(Limb landmark coordinates)
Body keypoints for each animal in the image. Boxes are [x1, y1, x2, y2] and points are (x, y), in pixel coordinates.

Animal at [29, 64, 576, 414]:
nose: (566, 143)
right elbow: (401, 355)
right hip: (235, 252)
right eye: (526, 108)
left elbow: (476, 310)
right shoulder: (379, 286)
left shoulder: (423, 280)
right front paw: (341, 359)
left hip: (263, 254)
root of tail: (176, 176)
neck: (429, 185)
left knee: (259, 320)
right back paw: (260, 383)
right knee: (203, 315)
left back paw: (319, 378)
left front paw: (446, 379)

==

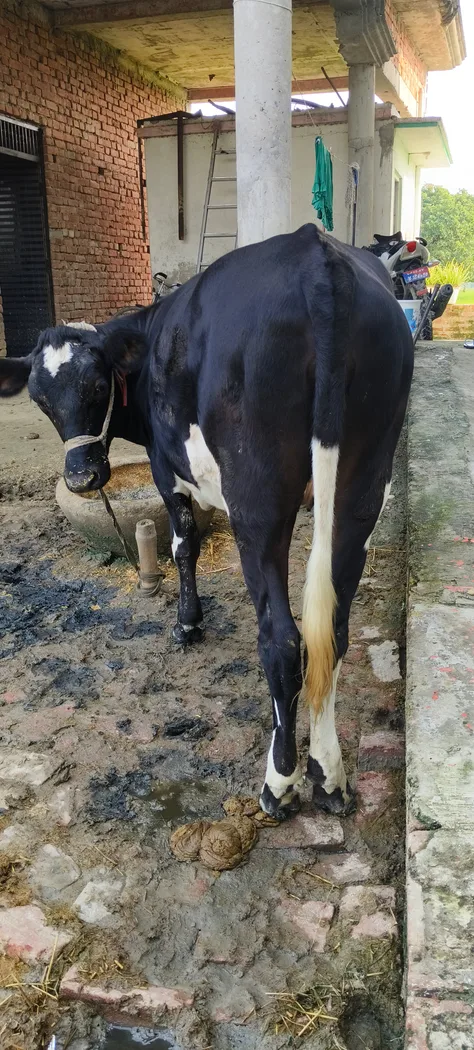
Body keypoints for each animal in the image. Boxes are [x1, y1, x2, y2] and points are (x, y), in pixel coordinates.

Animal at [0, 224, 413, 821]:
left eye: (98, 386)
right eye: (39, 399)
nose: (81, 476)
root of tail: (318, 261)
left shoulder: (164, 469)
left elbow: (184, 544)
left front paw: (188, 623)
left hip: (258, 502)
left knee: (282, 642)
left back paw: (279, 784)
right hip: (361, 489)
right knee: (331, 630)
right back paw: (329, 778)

What you have to do:
Copy the lines from the entries above in which the word "shoulder" appears.

Solution to this problem:
right shoulder: (379, 286)
left shoulder: (423, 280)
left shoulder: (164, 469)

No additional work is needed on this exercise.